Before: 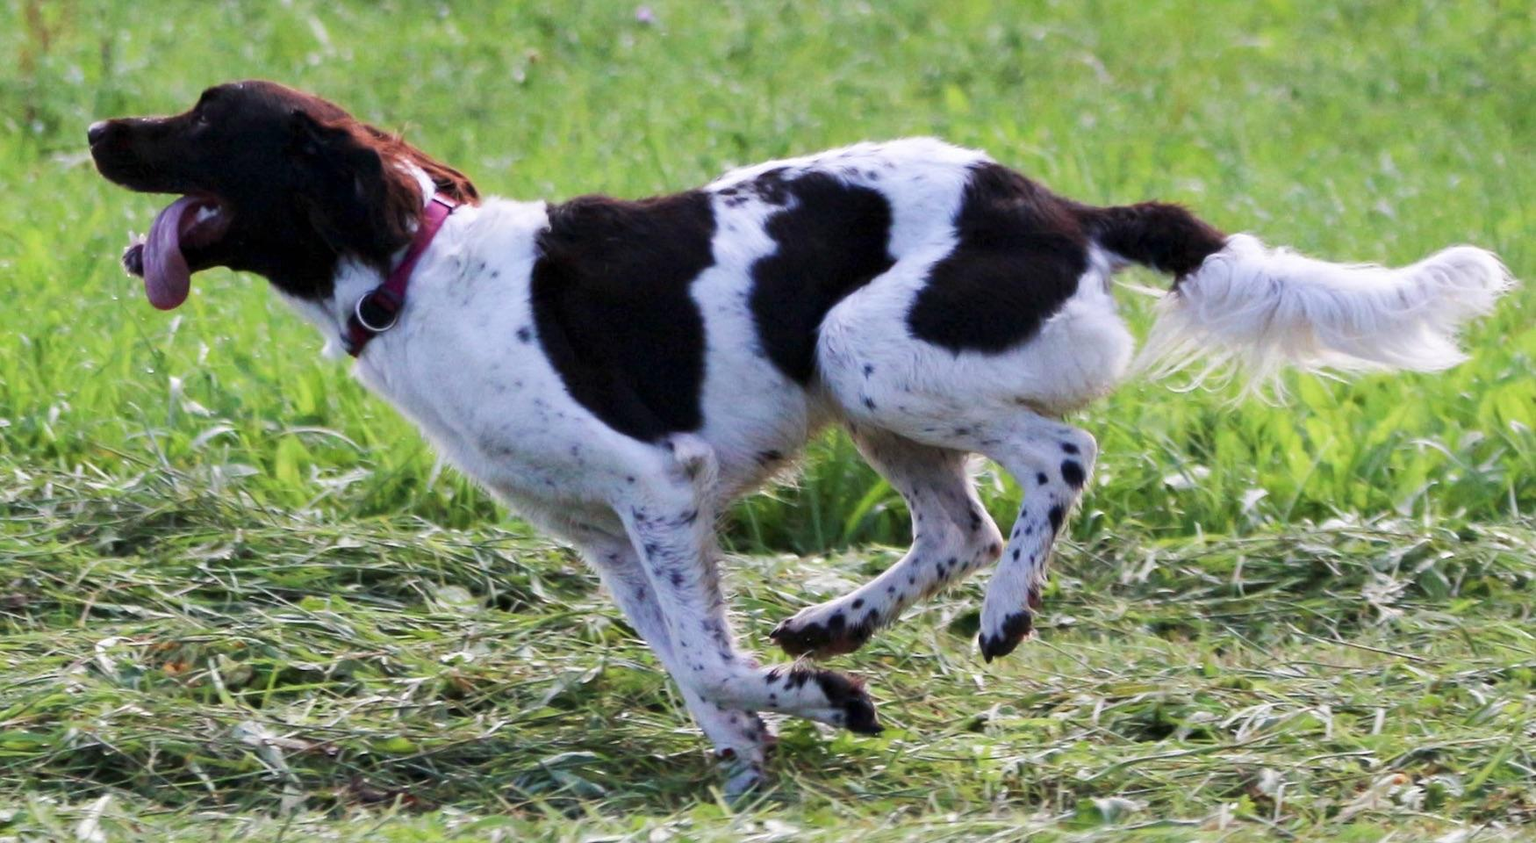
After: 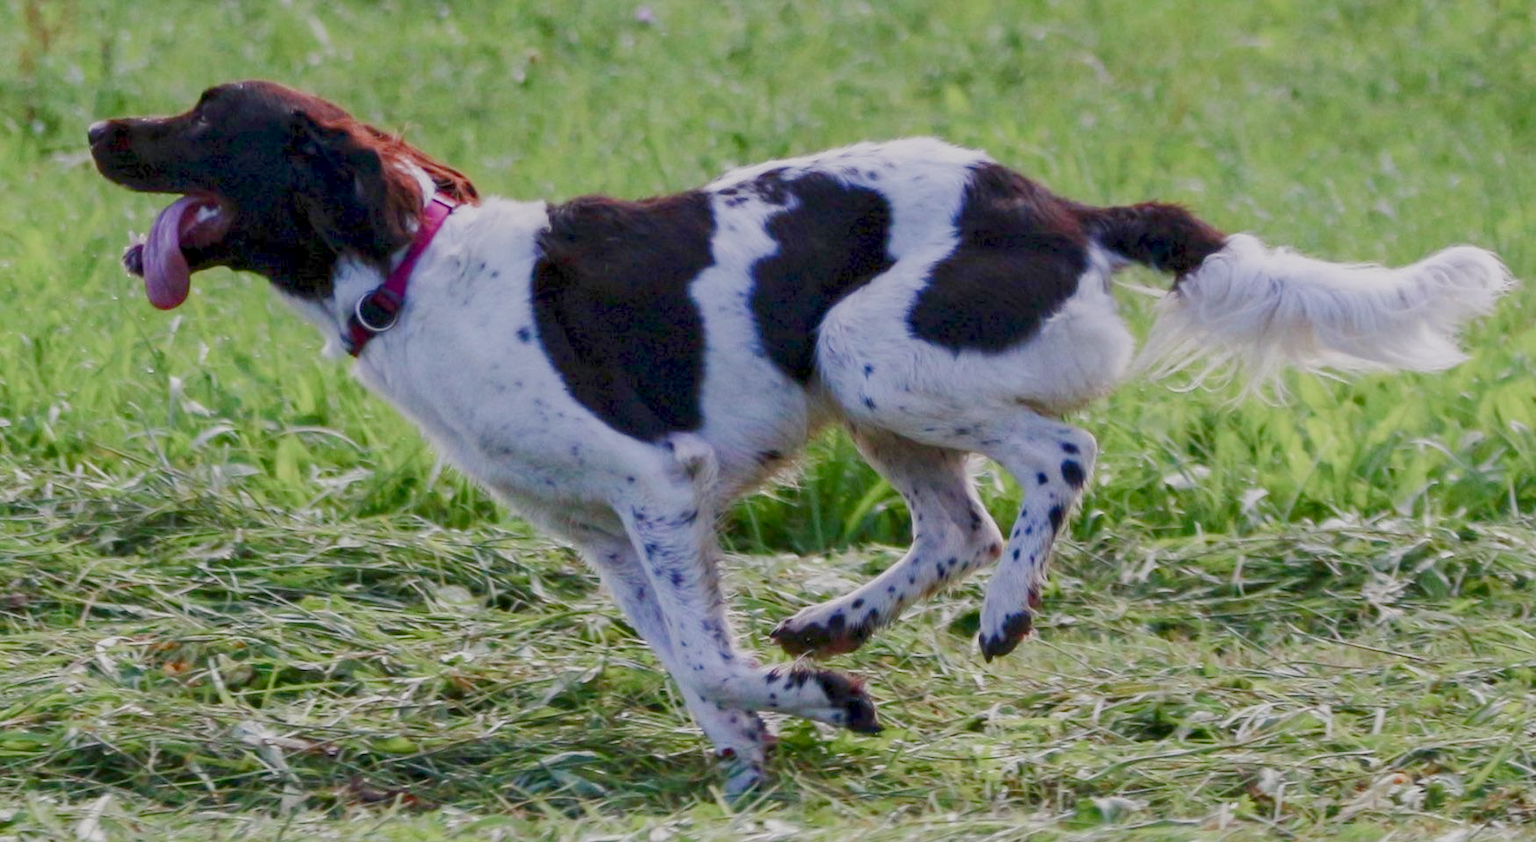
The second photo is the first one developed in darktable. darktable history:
local contrast: highlights 25%, detail 130%
color balance rgb: shadows lift › chroma 1%, shadows lift › hue 113°, highlights gain › chroma 0.2%, highlights gain › hue 333°, perceptual saturation grading › global saturation 20%, perceptual saturation grading › highlights -50%, perceptual saturation grading › shadows 25%, contrast -30%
----
> **SET PROBLEM**
Write these lines out again word for word, without the pictures.

> **TASK OUTPUT**
Before: 
After: 
The second photo is the first one developed in darktable. darktable history:
local contrast: highlights 25%, detail 130%
color balance rgb: shadows lift › chroma 1%, shadows lift › hue 113°, highlights gain › chroma 0.2%, highlights gain › hue 333°, perceptual saturation grading › global saturation 20%, perceptual saturation grading › highlights -50%, perceptual saturation grading › shadows 25%, contrast -30%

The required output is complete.